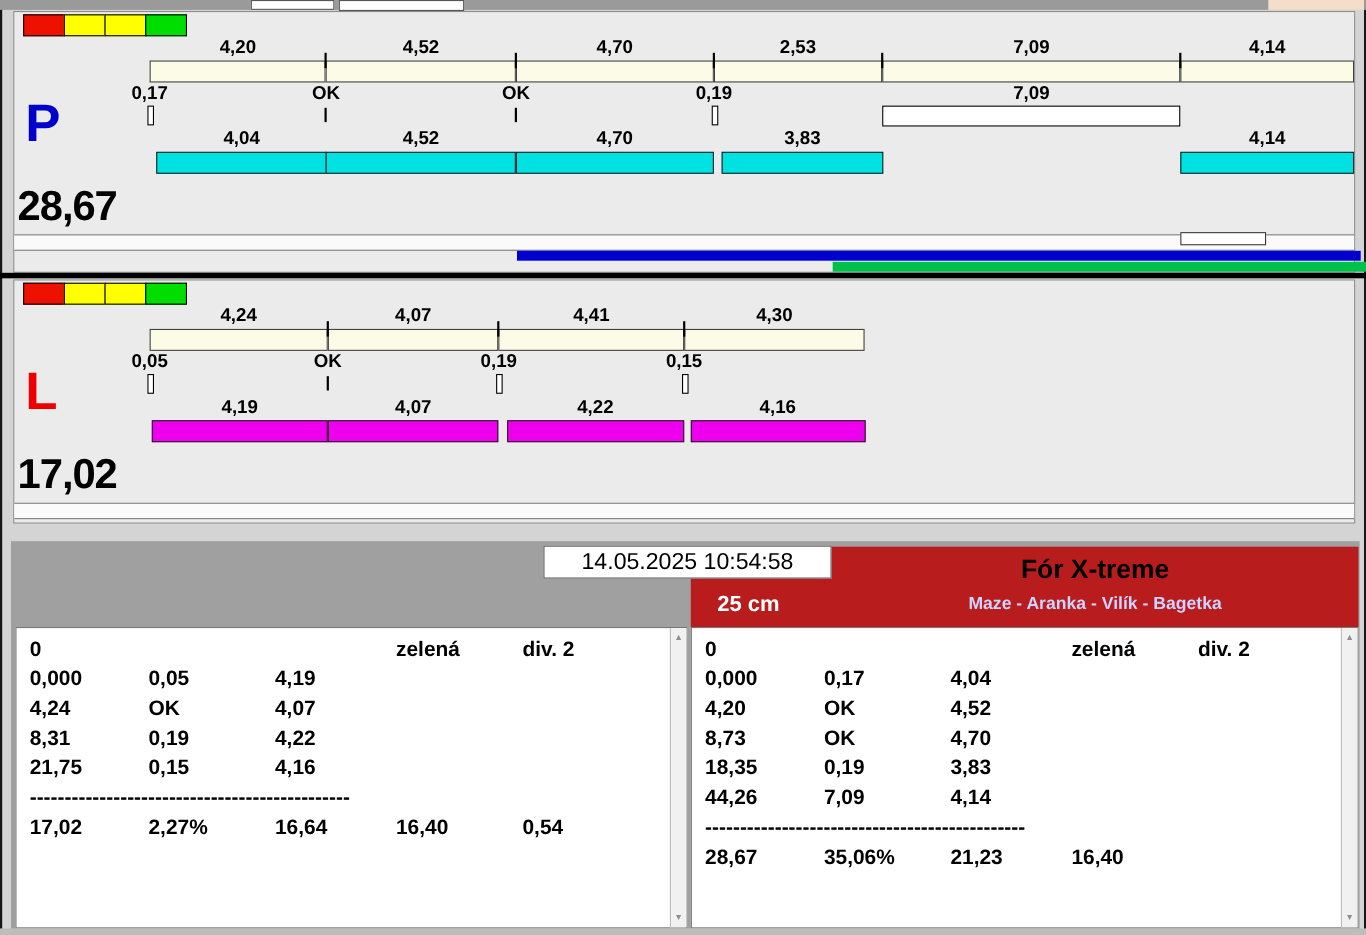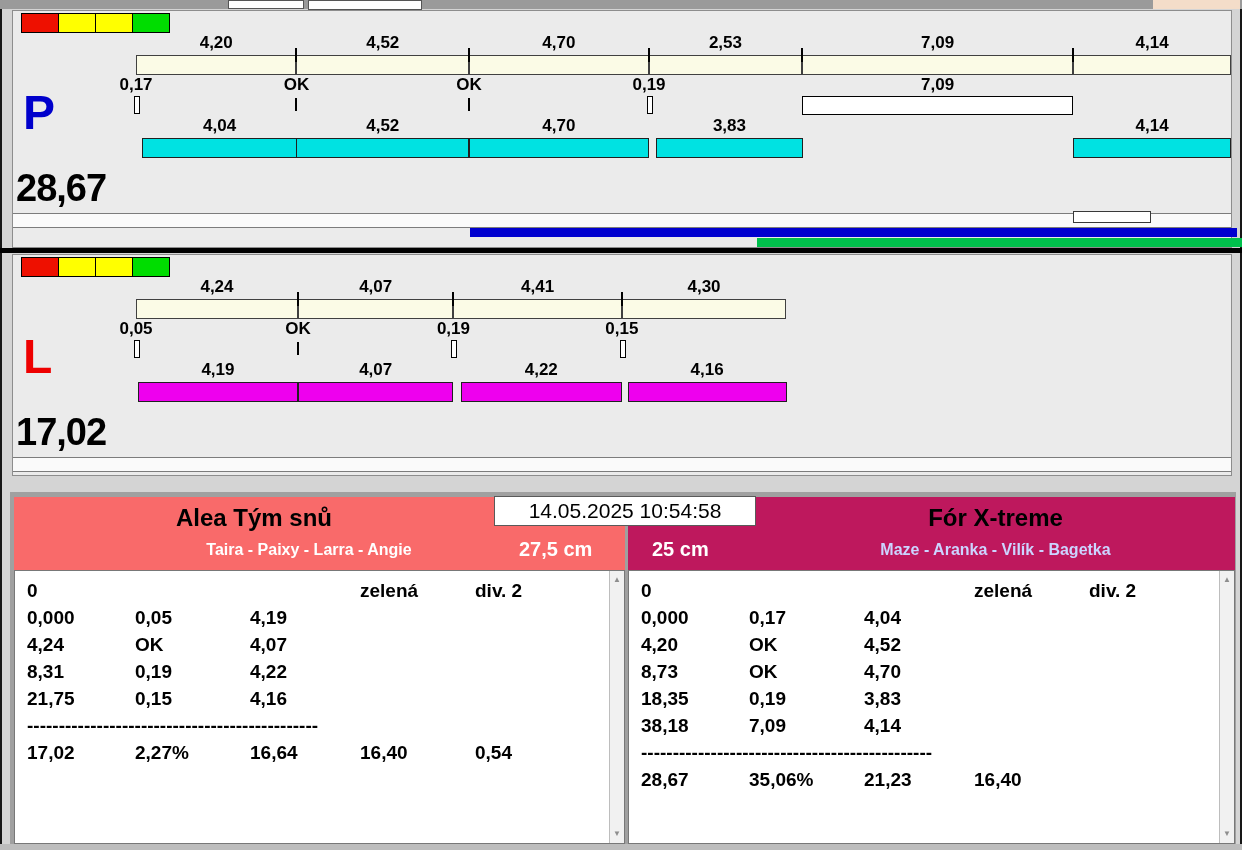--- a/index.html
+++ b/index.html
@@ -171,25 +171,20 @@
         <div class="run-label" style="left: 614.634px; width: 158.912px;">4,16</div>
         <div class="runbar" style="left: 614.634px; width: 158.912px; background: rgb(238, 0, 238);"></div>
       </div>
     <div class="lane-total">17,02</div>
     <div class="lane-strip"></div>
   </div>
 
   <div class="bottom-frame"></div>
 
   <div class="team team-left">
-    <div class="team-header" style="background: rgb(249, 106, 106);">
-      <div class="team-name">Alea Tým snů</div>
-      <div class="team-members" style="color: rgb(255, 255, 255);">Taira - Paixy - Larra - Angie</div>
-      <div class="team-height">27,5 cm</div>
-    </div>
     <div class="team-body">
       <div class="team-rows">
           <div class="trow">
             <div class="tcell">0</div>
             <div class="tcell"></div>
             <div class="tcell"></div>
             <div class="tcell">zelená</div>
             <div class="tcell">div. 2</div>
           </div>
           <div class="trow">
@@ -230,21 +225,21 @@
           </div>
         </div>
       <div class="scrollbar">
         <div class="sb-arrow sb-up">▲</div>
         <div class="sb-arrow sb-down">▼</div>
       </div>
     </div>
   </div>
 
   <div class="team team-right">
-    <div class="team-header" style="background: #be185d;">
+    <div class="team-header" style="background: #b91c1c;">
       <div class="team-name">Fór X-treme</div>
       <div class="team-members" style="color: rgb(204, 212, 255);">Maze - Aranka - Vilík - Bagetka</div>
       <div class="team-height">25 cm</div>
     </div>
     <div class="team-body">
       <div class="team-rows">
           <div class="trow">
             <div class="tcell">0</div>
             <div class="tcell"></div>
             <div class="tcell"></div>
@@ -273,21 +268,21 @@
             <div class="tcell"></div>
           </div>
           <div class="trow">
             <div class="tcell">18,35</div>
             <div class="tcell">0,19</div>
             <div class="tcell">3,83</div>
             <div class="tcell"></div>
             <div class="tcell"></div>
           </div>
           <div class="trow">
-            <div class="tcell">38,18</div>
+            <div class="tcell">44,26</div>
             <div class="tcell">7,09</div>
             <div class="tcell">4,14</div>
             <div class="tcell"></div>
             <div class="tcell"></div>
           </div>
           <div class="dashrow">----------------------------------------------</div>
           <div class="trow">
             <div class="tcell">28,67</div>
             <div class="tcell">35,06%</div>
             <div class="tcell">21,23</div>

==========

• **EXERCISE DIRECTIONS**:
Repeat each line above exactly as it reads, omitting any pictures.

• **SOLUTION**:
--- a/index.html
+++ b/index.html
@@ -171,25 +171,20 @@
         <div class="run-label" style="left: 614.634px; width: 158.912px;">4,16</div>
         <div class="runbar" style="left: 614.634px; width: 158.912px; background: rgb(238, 0, 238);"></div>
       </div>
     <div class="lane-total">17,02</div>
     <div class="lane-strip"></div>
   </div>
 
   <div class="bottom-frame"></div>
 
   <div class="team team-left">
-    <div class="team-header" style="background: rgb(249, 106, 106);">
-      <div class="team-name">Alea Tým snů</div>
-      <div class="team-members" style="color: rgb(255, 255, 255);">Taira - Paixy - Larra - Angie</div>
-      <div class="team-height">27,5 cm</div>
-    </div>
     <div class="team-body">
       <div class="team-rows">
           <div class="trow">
             <div class="tcell">0</div>
             <div class="tcell"></div>
             <div class="tcell"></div>
             <div class="tcell">zelená</div>
             <div class="tcell">div. 2</div>
           </div>
           <div class="trow">
@@ -230,21 +225,21 @@
           </div>
         </div>
       <div class="scrollbar">
         <div class="sb-arrow sb-up">▲</div>
         <div class="sb-arrow sb-down">▼</div>
       </div>
     </div>
   </div>
 
   <div class="team team-right">
-    <div class="team-header" style="background: #be185d;">
+    <div class="team-header" style="background: #b91c1c;">
       <div class="team-name">Fór X-treme</div>
       <div class="team-members" style="color: rgb(204, 212, 255);">Maze - Aranka - Vilík - Bagetka</div>
       <div class="team-height">25 cm</div>
     </div>
     <div class="team-body">
       <div class="team-rows">
           <div class="trow">
             <div class="tcell">0</div>
             <div class="tcell"></div>
             <div class="tcell"></div>
@@ -273,21 +268,21 @@
             <div class="tcell"></div>
           </div>
           <div class="trow">
             <div class="tcell">18,35</div>
             <div class="tcell">0,19</div>
             <div class="tcell">3,83</div>
             <div class="tcell"></div>
             <div class="tcell"></div>
           </div>
           <div class="trow">
-            <div class="tcell">38,18</div>
+            <div class="tcell">44,26</div>
             <div class="tcell">7,09</div>
             <div class="tcell">4,14</div>
             <div class="tcell"></div>
             <div class="tcell"></div>
           </div>
           <div class="dashrow">----------------------------------------------</div>
           <div class="trow">
             <div class="tcell">28,67</div>
             <div class="tcell">35,06%</div>
             <div class="tcell">21,23</div>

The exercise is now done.